Osiem homilii
ks. Leszek Smoliński
Uczniowie z dzisiejszej Ewangelii przeżywają zamęt, są zasmuceni i zarazem zawstydzeni. Słuchają bowiem o zapowiedzi zdrady Jezusa przez jednego z nich i rychłego rozstania z Nim. Pan przywraca im pokój słowami: „Idę przecież przygotować wam miejsce. A gdy odejdę i przygotuję wam miejsce, przyjdę powtórnie i zabiorę was do siebie, abyście i wy byli tam, gdzie Ja jestem”.
Co znaczy wierzyć słowom Jezusa? To przede wszystkim mieć świadomość, że Bóg nas miłuje i pragnie, abyśmy żyli w Jego obecności. Dlatego Jego miłość nie pozwala nam wpuszczać do serca tysięcy lęków, które nieustannie zadręczają i próbują decydować o naszym dniach i relacjach z innymi. Wierzyć, to zgodzić się być w drodze, w ciągłym ruchu, choć pragnęlibyśmy spoczynku i bezpiecznego życia. To przyjąć Jezusa i Jego naukę. Ewangelia, księga życia Jezusa, ma stawać się księgą naszego życia. To księga, która stanowi początek. I do niej mamy powracać dzień po dniu, ponieważ nas kształtuje, przemienia, odnawia.

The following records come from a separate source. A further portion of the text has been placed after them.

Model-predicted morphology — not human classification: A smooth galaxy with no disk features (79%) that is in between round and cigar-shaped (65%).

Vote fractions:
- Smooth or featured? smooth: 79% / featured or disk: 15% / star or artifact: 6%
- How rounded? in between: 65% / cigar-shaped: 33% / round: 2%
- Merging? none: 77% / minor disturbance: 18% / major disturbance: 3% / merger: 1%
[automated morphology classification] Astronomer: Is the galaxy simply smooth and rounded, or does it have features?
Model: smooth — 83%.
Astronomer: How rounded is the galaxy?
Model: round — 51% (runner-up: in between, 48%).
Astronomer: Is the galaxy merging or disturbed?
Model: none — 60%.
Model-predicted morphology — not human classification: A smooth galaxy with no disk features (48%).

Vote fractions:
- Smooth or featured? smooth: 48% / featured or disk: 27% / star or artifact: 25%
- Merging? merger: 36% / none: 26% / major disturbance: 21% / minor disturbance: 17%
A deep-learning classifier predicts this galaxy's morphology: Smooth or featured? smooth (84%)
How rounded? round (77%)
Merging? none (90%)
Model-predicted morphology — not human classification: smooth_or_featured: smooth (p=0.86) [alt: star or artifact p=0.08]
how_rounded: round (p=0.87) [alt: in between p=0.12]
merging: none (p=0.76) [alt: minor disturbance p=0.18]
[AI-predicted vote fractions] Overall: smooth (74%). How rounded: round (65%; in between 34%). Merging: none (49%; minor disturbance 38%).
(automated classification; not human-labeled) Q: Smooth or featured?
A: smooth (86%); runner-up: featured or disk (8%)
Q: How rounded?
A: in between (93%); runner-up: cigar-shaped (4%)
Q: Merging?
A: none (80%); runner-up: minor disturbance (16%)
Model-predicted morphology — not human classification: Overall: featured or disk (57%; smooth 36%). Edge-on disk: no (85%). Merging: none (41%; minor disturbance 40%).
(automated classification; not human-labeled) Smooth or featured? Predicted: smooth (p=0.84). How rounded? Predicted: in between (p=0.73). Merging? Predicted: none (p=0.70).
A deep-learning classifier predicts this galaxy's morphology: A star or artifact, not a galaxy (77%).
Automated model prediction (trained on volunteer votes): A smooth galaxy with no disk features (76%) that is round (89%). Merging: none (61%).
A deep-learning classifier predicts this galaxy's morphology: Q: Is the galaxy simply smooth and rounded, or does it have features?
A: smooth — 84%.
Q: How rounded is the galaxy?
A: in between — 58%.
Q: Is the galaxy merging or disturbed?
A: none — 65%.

Kard. J. Ratzinger wskazuje, iż „wiara dorosła nie idzie z prądem mód i nowinek; wiara dorosła i dojrzała jest głęboko zakorzeniona w przyjaźni z Chrystusem. Ta przyjaźń otwiera nas na każde dobro, dając nam zarazem kryterium rozeznania prawdy i fałszu, odróżnienia ziarna od plew. Do tej dorosłej wiary musimy dojrzewać, ku niej powinniśmy prowadzić Chrystusową trzodę. I właśnie ta wiara - i tylko ona - tworzy jedność, realizując się w miłości. Święty Paweł w tym kontekście - w przeciwieństwie do nieustannego miotania się tych, którzy niczym dzieci pozwalają się nieść falom - daje nam piękne słowo: czynić prawdę w miłości, jako podstawową zasadę chrześcijańskiego życia. W Chrystusie spotykają się prawda i miłość. W miarę zbliżania się do Chrystusa także w naszym życiu prawda i miłość stapiają się ze sobą. Miłość bez prawdy byłaby ślepa; prawda bez miłości byłaby niczym cymbał brzmiący (1 Kor 13, 1)” (Msza na rozpoczęcie konklawe, 19.04.2005).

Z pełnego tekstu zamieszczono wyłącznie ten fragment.